Boil 2 cups sugar (8 cups or 5 lbs.) in 2-cups water (8 cups or about 1½ gallons water) for 10 minutes. Add

6 cloves (24 or48)

1 stick cinnamon (4 or 8)

6 allspice or ¼ t ground (or 24- 48 allspice

1 T grated lemon rind (or 4 or 8 T)

1 T grated orange rind (or 4 or-8 T)

1 T chopped ginger (use your judgment for larger amounts)

Cover, stand 2 hours. Put in gallon jug, preferably glass. (At this point you can store the base, outside if it’s cold).

On the day of the party, strain it into a large kettle and add

 1 1/2 cups orange juice (6 or 12 c) preferably fresh squeezed

3/4 cups lemon juice (3 or 6) preferably fresh squeezed

2 cups sweet cider (or 8 or 16)

Before you reheat and serve this, dilute with 2 quarts cider or water, by taste.

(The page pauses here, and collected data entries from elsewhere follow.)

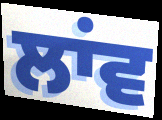
ਲਾਂਵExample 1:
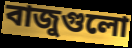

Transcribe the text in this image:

বাজুগুলো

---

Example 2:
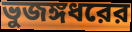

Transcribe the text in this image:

ভুজঙ্গধরের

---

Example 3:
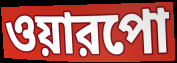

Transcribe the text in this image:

ওয়ারপো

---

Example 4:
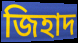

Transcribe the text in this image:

জিহাদ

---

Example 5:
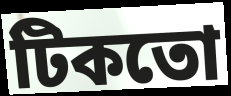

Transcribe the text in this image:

টিকতো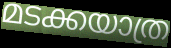
മടക്കയാത്ര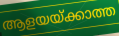
ആളയയ്ക്കാത്ത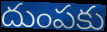
దుంపకు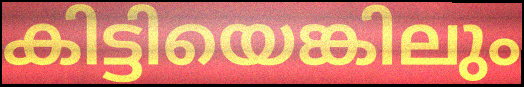
കിട്ടിയെങ്കിലും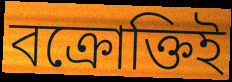
বক্রোক্তিই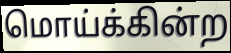
மொய்க்கின்ற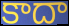
కాదా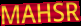
MAHSR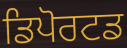
ਡਿਪੋਰਟਡ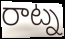
రాట్నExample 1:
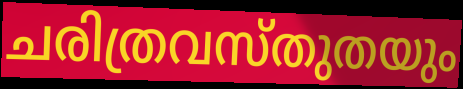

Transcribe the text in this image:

ചരിത്രവസ്തുതയും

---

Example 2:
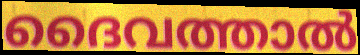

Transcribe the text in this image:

ദൈവത്താൽ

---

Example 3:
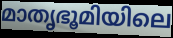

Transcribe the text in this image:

മാതൃഭൂമിയിലെ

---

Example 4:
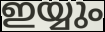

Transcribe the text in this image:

ഇയ്യും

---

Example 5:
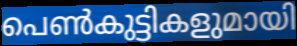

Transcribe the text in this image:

പെൺകുട്ടികളുമായി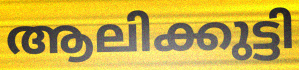
ആലിക്കുട്ടിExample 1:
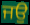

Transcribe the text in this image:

ਜਉ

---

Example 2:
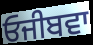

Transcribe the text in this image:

ਓਜੀਬਵਾ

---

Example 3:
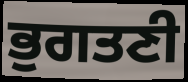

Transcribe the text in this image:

ਭੁਗਤਣੀ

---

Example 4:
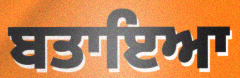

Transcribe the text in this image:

ਬਤਾਇਆ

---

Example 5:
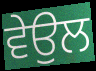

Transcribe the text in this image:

ਵੇਉਲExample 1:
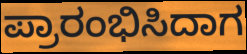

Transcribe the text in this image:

ಪ್ರಾರಂಭಿಸಿದಾಗ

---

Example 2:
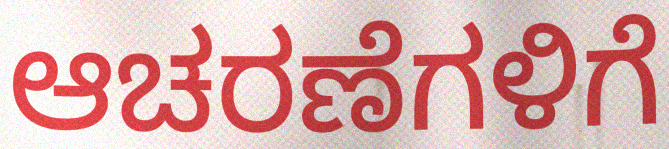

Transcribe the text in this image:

ಆಚರಣೆಗಳಿಗೆ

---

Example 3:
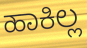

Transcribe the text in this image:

ಹಾಕಿಲ್ಲ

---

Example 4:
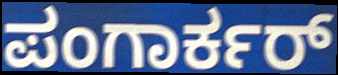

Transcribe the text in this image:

ಪಂಗಾರ್ಕರ್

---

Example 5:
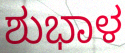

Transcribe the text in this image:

ಶುಭಾಳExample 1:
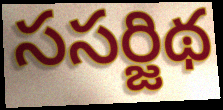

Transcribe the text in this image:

ససర్జిథ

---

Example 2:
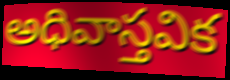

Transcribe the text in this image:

అధివాస్తవిక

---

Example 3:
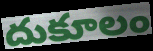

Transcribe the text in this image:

దుకూలం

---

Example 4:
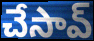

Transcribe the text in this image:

చేసావ్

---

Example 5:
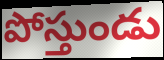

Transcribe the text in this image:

పోస్తుండుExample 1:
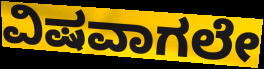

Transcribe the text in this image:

ವಿಷವಾಗಲೇ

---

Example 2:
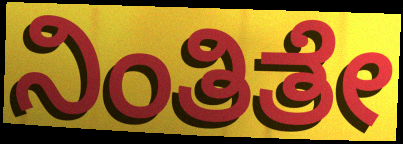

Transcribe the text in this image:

Ears See It in a New Way: William Klenz

In 1959, Dr. William Klenz required his undergraduate music history students at Duke University to unlock the secrets of baroque music by studying original texts for what led up to it — social dances of the Renaissance, as taught by dance master Thoinot Arbeau  in his Orchesographie.

Tapping dance sources is now a small but recognized niche (NYT, 9-4-13).

I believe Klenz — who never wore a watch because he didn’t want to be the slave of time, and insisted that all of his students sing “A” upon arising in the morning so that they would be in tune with the world — was an unrecognized genius.